RE: Sync'ing triplestores

If you're maintaining the context of triples, it seems you have as much of
an aggregation and consistency problem as you do a merge problem. I.e. you
would surely have to merge the triples from a changed context with the
triples of its older self, but then you'd have to be concerned with the
consistency of the aggregation of all contexts. If the introduction of a
newly merged context makes things go nuts/inconsistent, you'd want to
quarantine that context or manually resolve the inconsistency, or....

So you might have a scenario like:

- each source publishes URIs of available contexts (corresponding to CBD,
docs, or even triples - doesn't matter as long as it is consistent for that
source over time) and some way of returning the triples for that context
(context could just be a url from which you can retrieve the triples for
that context)
- each source has some way of indicating changed contexts (pushed via rss,
pulled via sparql query, etc).
- a consumer of the source would get a new copy of any changed contexts and
merge with its older version (doing a lean merge to avoid bnode buildup); if
contexts correspond to small enough chunks, it'd be easier to just skip a
delta encoding.
- if the database is inconsistent after the context has been updated, pull
that context from the mix (until inconsistency can be resolved)
- presumably a consumer would have an editable local source as well (which
would also likely be the thing that was syndicated to other consumers rather
than the aggregation)

Geoff

> -----Original Message-----
> From: semantic-web-request@w3.org [mailto:semantic-web-request@w3.org] On
> Behalf Of Joshua Allen
> Sent: Sunday, February 06, 2005 2:50 PM
> To: Danny Ayers; semantic-web@w3.org
> Subject: RE: Sync'ing triplestores
> 
> 
> > > I've not had a proper search yet, but was wondering if anyone had
> any
> > > pointers to approaches/algorithms for keeping separate triplestores
> in
> > > sync. Ideally between different implementations - e.g. Jena +
> Redland.

Raw data:

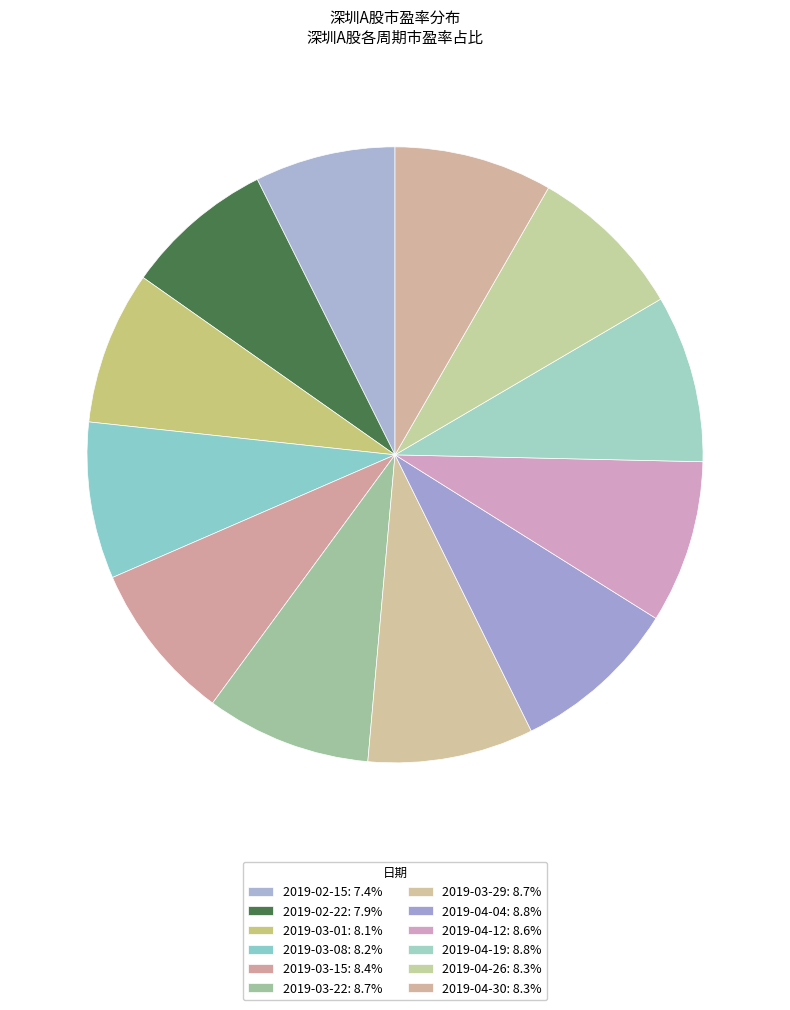

To the nearest percent, what is the combined percentage of 2019-04-12 and 2019-03-01?

17%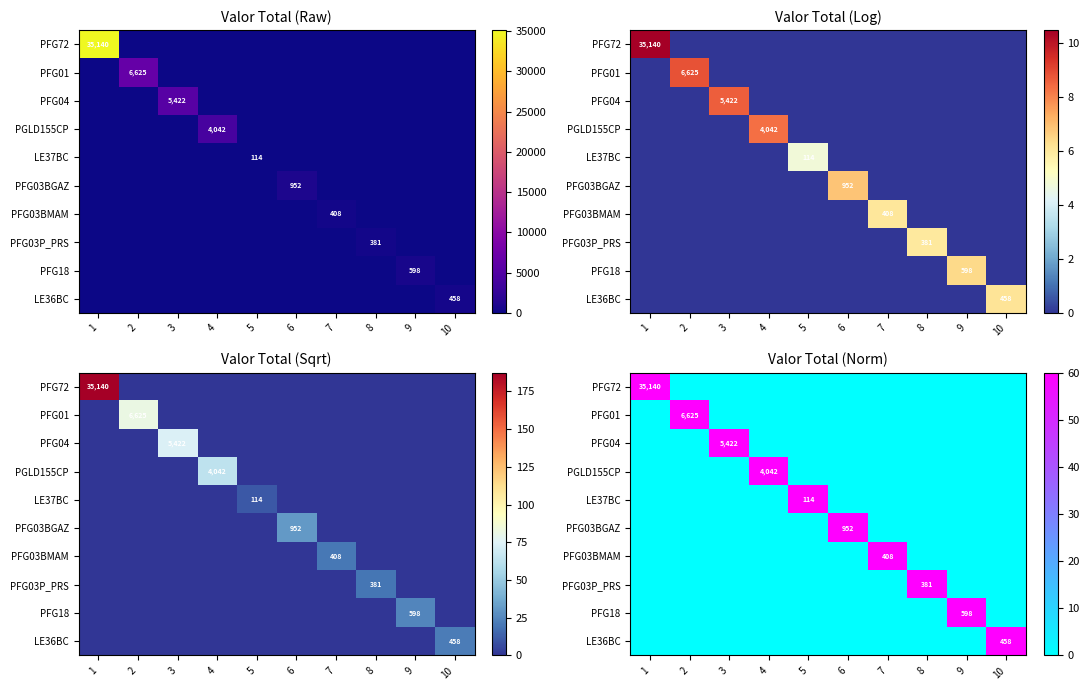

Which series has the largest total across all categories?

PFG72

Activities:
1. Reproduce a section of the email about syncing triplestores, starting at the words "- if the database" and ending after the words "than the aggregation)".
2. Carry the email about syncing triplestores forward from its final line.

Per-task outputs:
1.
- if the database is inconsistent after the context has been updated, pull
that context from the mix (until inconsistency can be resolved)
- presumably a consumer would have an editable local source as well (which
would also likely be the thing that was syndicated to other consumers rather
than the aggregation)

2.
> >
> > Sorry, that wasn't very clear - by sync I mean having (potentially
> > big) models replicated at remote locations.
> 
> I haven't found any good comprehensive prior art, but I have been
> thinking about this a lot lately.  The general problem is merging models
> (since if the models are disjoint, you don't have an issue).  And to
> merge triples, you have to be able to tell whether two triples are
> duplicates (or one is meant to replace the other), or are indeed
> intended to be separate assertions.
> 
> If you merged only unique s,p,o combination, you could not handle
> deletes or updates.  But without using s,p,o as composite key, you need
> some other way to identify a triple -- a "context".  Each store could
> presumably store a URI identifying the source context for each triple,
> but the context identifier would have to be able to flow through all
> stores (it couldn't be store-specific scheme).  And the manner in which
> you treat context URI would have to be consistent across all stores.
> For example, if you have one context URI for a single document
> containing a hundred triples, what happens when you update a single
> triple?  You need a way to identify that that single triple should be
> deleted from the original context and added to a different one.  Even in
> the simple case (a single change results in the old context being
> deleted entirely and replaced with new context) you need a way to
> communicate deletion from one store to another.  So I am having a hard
> time envisioning true model merging without some sort of delta encoding
> syntax that is standardized.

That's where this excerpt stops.